Good day, sir/madam :p
 

JellyBaby

Diamond Member
Apr 21, 2000
9,159
1
81
VBony, looks like you're an IE fanboi. Nothing wrong with that, just that you won't admit to IE's failings and the fact other browsers have it beat in terms of feature set.
So mostly I don't like the fact that they didn't follow IE's conventions.
Oh I'm sure you use some software that doesn't follow MS defined interface standards and manage to go from step 1 to 2 easily.

Now I also have the neat ability to learn new approaches and interfaces so when I run into some app that does things a bit differently I have no trouble at all. Hey, some people buy off the rack, some people have things customize tailored. Whatever floats your boat sir/madam. :)
 

JellyBaby

Diamond Member
Apr 21, 2000
9,159
1
81
Ooops, I forgot the standard-fare, line-by-line chastisment of your comeback. Here we go:
What is the point of user-mappable keys?
Personalization. F8 in Opera is = to ALT-D in IE. I prefer ALT-D because it's quicker for me so I remapped F8. Neat, huh?
Skinning is useless for most people.
I'm not into jazzy skins but some actually are worth applying and enhance usability (smaller buttons, shading that denotes status, etc.)
Save-As works perfectly for me.
I'd say about 20% of the time IE 6 returns, "Unable to save page." I never see this in Opera.
Yes, they used to have better "on the fly" (partial) rendering.
Opera 7's rendering is faster than ever.
IE already has auto-resume if the server supports it and the file fit in the cache.
Does IE have a download manager? Nope. Can it stream multiple downloads without a registry hack? Nope. Can you hide the transfer window? Nope.
Better bookmark system?
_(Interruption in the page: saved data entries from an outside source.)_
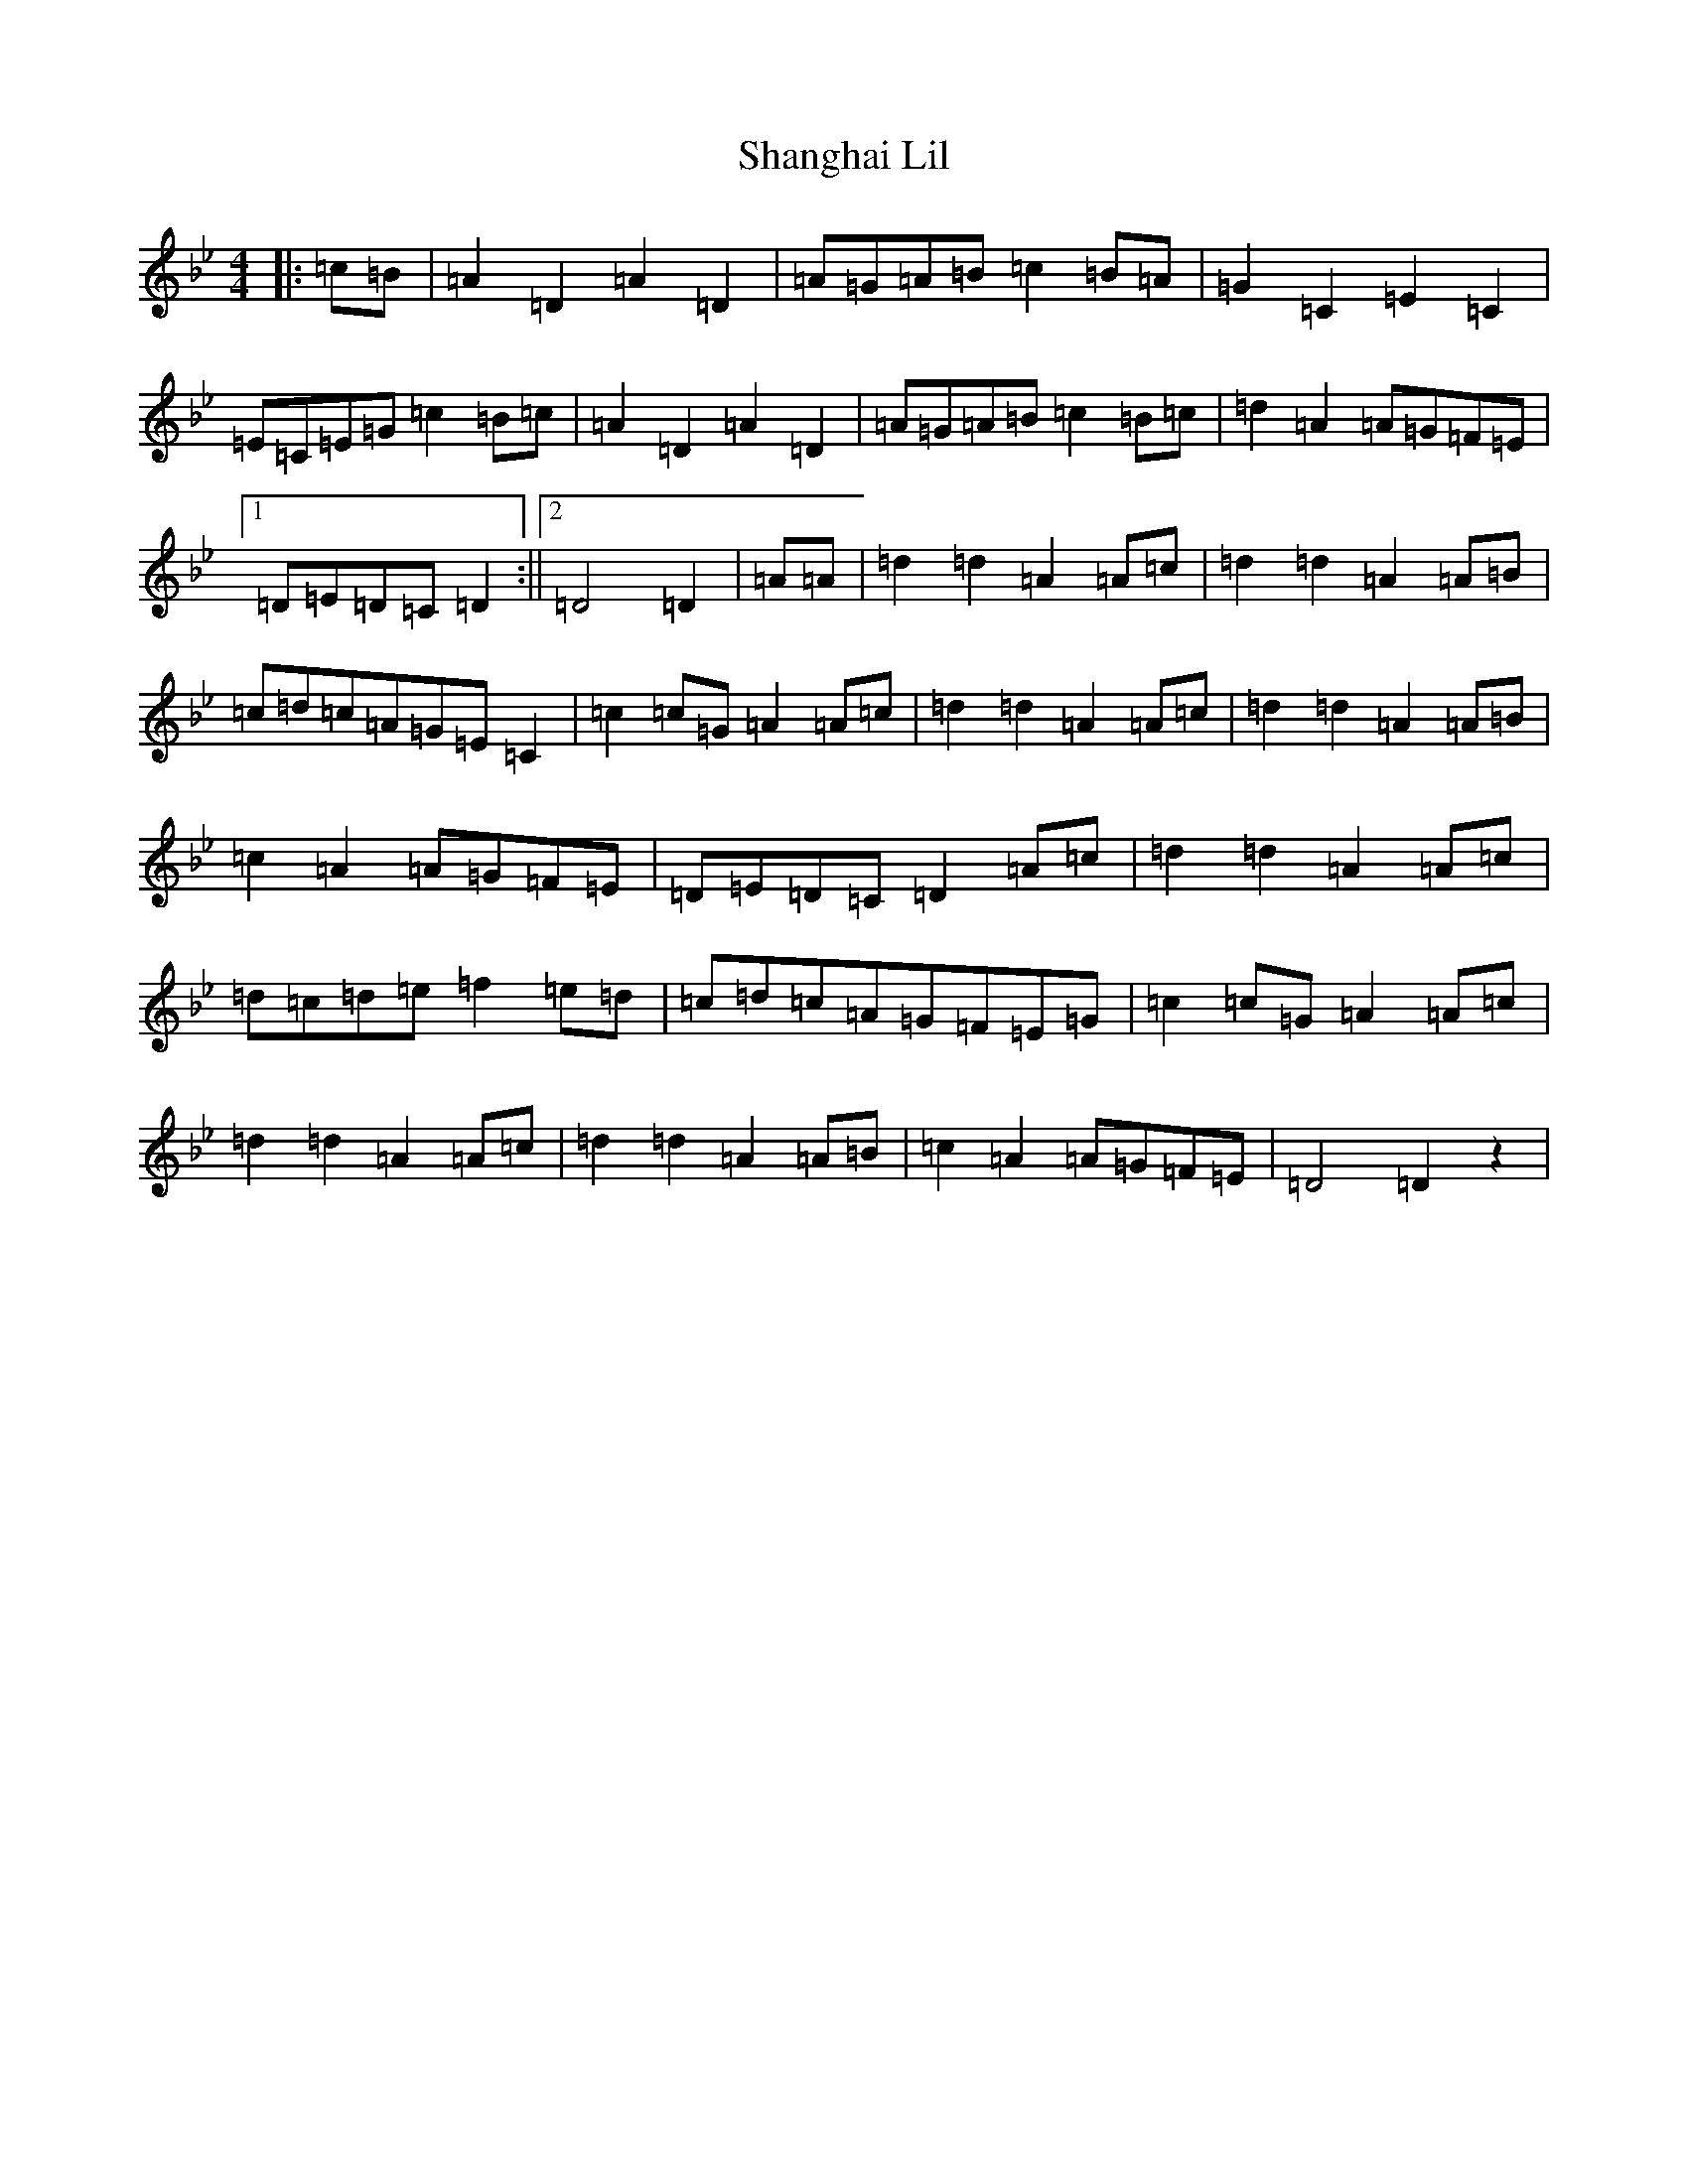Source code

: X: 19227
T: Shanghai Lil
S: https://thesession.org/tunes/4816#setting4816
Z: A Dorian
R: march
M: 4/4
L: 1/8
K: C Dorian
|:=c=B|=A2=D2=A2=D2|=A=G=A=B=c2=B=A|=G2=C2=E2=C2|=E=C=E=G=c2=B=c|=A2=D2=A2=D2|=A=G=A=B=c2=B=c|=d2=A2=A=G=F=E|1=D=E=D=C=D2:||2=D4=D2|=A=A|=d2=d2=A2=A=c|=d2=d2=A2=A=B|=c=d=c=A=G=E=C2|=c2=c=G=A2=A=c|=d2=d2=A2=A=c|=d2=d2=A2=A=B|=c2=A2=A=G=F=E|=D=E=D=C=D2=A=c|=d2=d2=A2=A=c|=d=c=d=e=f2=e=d|=c=d=c=A=G=F=E=G|=c2=c=G=A2=A=c|=d2=d2=A2=A=c|=d2=d2=A2=A=B|=c2=A2=A=G=F=E|=D4=D2z2|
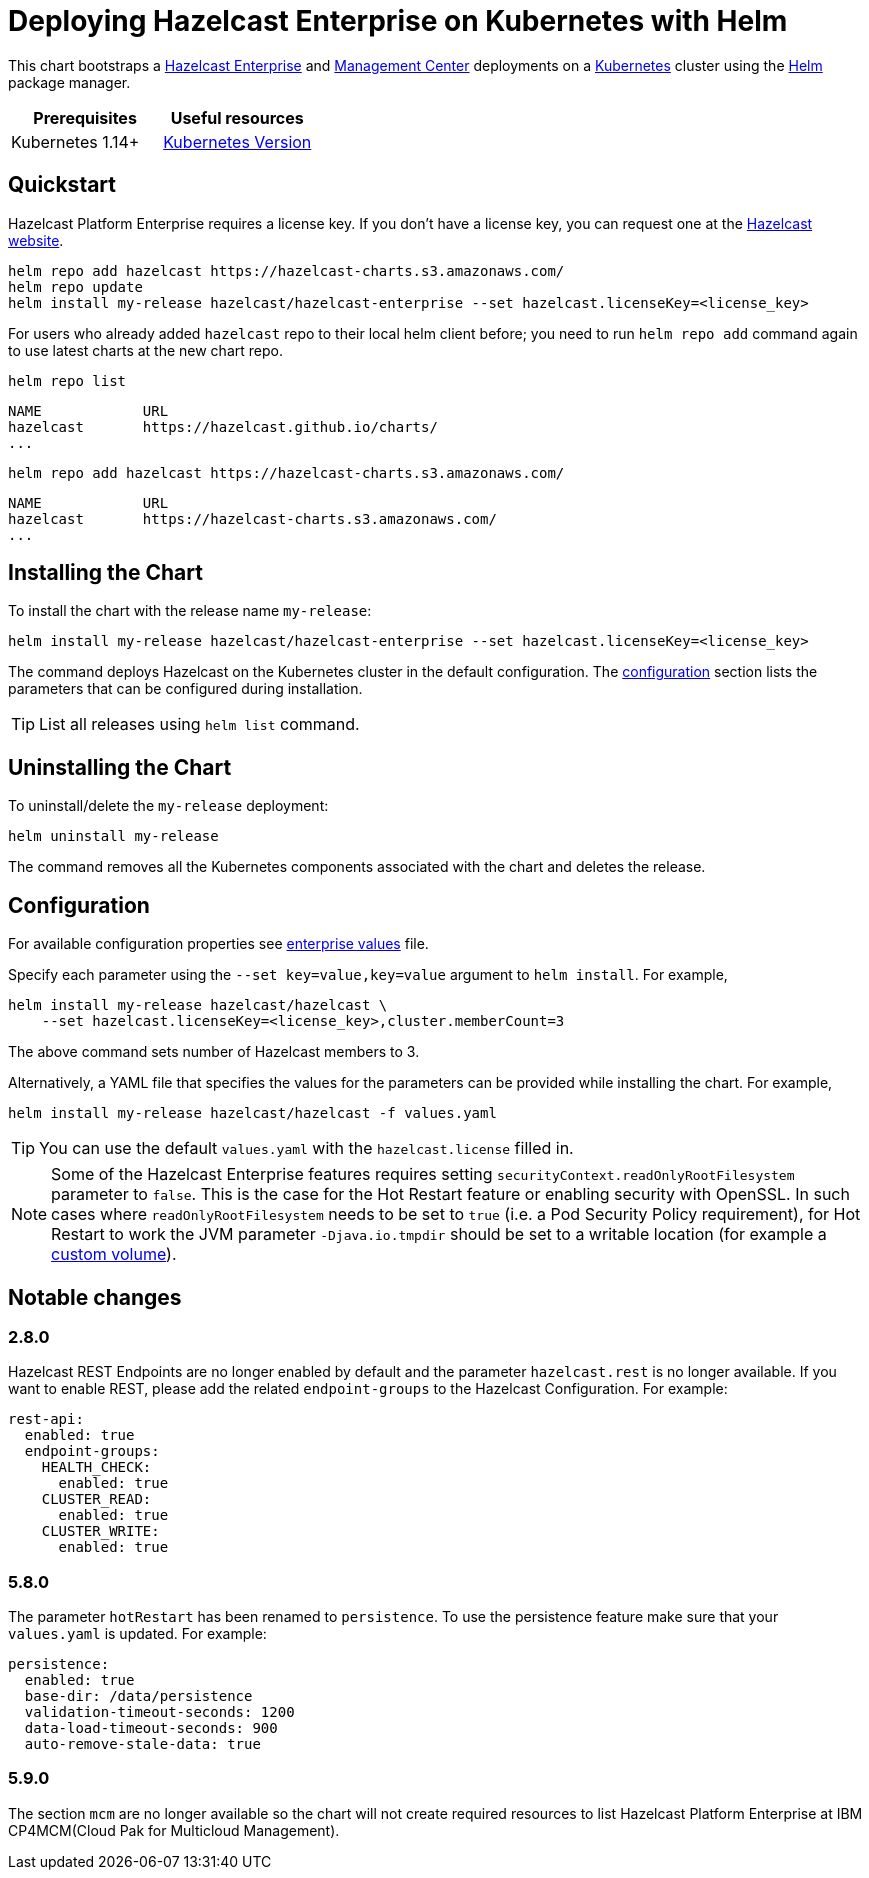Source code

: = Deploying Hazelcast Enterprise on Kubernetes with Helm
:description: This chart bootstraps a link:https://github.com/hazelcast/hazelcast-docker/tree/master/hazelcast-enterprise[Hazelcast Enterprise] and link:https://github.com/hazelcast/management-center-docker[Management Center] deployments on a link:http://kubernetes.io[Kubernetes] cluster using the link:https://helm.sh[Helm] package manager.
:page-enterprise: true

{description}

[cols="1a,1a"]
|===
|Prerequisites|Useful resources

|Kubernetes 1.14+
|link:https://kubernetes.io/releases/[Kubernetes Version]

|===

== Quickstart

Hazelcast Platform Enterprise requires a license key. If you don't have a license key, you can request one at the link:http://trialrequest.hazelcast.com/[Hazelcast website].

[source,shell]
----
helm repo add hazelcast https://hazelcast-charts.s3.amazonaws.com/
helm repo update
helm install my-release hazelcast/hazelcast-enterprise --set hazelcast.licenseKey=<license_key>
----

For users who already added `hazelcast` repo to their local helm client before; you need to run `helm repo add` command again to use latest charts at the new chart repo.

[source,shell]
----
helm repo list
----

[source,shell]
----
NAME            URL
hazelcast       https://hazelcast.github.io/charts/
...
----

[source,shell]
----
helm repo add hazelcast https://hazelcast-charts.s3.amazonaws.com/
----

[source,shell]
----
NAME            URL
hazelcast       https://hazelcast-charts.s3.amazonaws.com/
...
----

== Installing the Chart

To install the chart with the release name `my-release`:

[source,shell]
----
helm install my-release hazelcast/hazelcast-enterprise --set hazelcast.licenseKey=<license_key>
----

The command deploys Hazelcast on the Kubernetes cluster in the default configuration. The <<Configuration, configuration>> section lists the parameters that can be configured during installation.

TIP: List all releases using `helm list` command.

== Uninstalling the Chart

To uninstall/delete the `my-release` deployment:

[source,shell]
----
helm uninstall my-release
----

The command removes all the Kubernetes components associated with the chart and deletes the release.

[configuration]
== Configuration

For available configuration properties see link:https://github.com/hazelcast/charts/blob/master/stable/hazelcast-enterprise/values.yaml[enterprise values] file.

Specify each parameter using the `--set key=value,key=value` argument to `helm install`. For example,

[source,shell]
----
helm install my-release hazelcast/hazelcast \
    --set hazelcast.licenseKey=<license_key>,cluster.memberCount=3
----

The above command sets number of Hazelcast members to 3.

Alternatively, a YAML file that specifies the values for the parameters can be provided while installing the chart. For example,

[source,shell]
----
helm install my-release hazelcast/hazelcast -f values.yaml
----

TIP: You can use the default `values.yaml` with the `hazelcast.license` filled in.

NOTE: Some of the Hazelcast Enterprise features requires setting `securityContext.readOnlyRootFilesystem` parameter to `false`. This is the case for the Hot Restart feature or enabling security with OpenSSL. In such cases where `readOnlyRootFilesystem` needs to be set to `true` (i.e. a Pod Security Policy requirement), for Hot Restart to work the JVM parameter `-Djava.io.tmpdir` should be set to a writable location (for example a xref:kubernetes:helm-adding-custom-jar.adoc[custom volume]).

== Notable changes

=== 2.8.0

Hazelcast REST Endpoints are no longer enabled by default and the parameter `hazelcast.rest` is no longer available. If you want to enable REST, please add the related `endpoint-groups` to the Hazelcast Configuration. For example:

[source,yaml]
----
rest-api:
  enabled: true
  endpoint-groups:
    HEALTH_CHECK:
      enabled: true
    CLUSTER_READ:
      enabled: true
    CLUSTER_WRITE:
      enabled: true
----

=== 5.8.0

The parameter `hotRestart` has been renamed to `persistence`. To use the persistence feature make sure that your `values.yaml`
is updated. For example:

[source,yaml]
----
persistence:
  enabled: true
  base-dir: /data/persistence
  validation-timeout-seconds: 1200
  data-load-timeout-seconds: 900
  auto-remove-stale-data: true
----

=== 5.9.0

The section `mcm` are no longer available so the chart will not create required resources to list Hazelcast Platform Enterprise at IBM CP4MCM(Cloud Pak for Multicloud Management).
Just browse to the Favorites directoery
I loath IE's Favorites scheme. It's proprietary and works only with IE. I personally use PowerMarks because it works with all mainstream browers.
Why I don't like Opera:- The latest beta I tried (2 months ago) still didn't have smooth scrolling (crap!)
Smooth scrolling?
Completely non-standard (to Windows or IE) shortcuts
You can remap any key in Opera 7.
Most pop-up menus are a huge step away from how IE defines them
Not sure I follow you here.

Anyway, when Opera 7 goes final I'm sure it will gain even more popularity. IE is waaaaay behind and needs to play catch-up in numerous areas.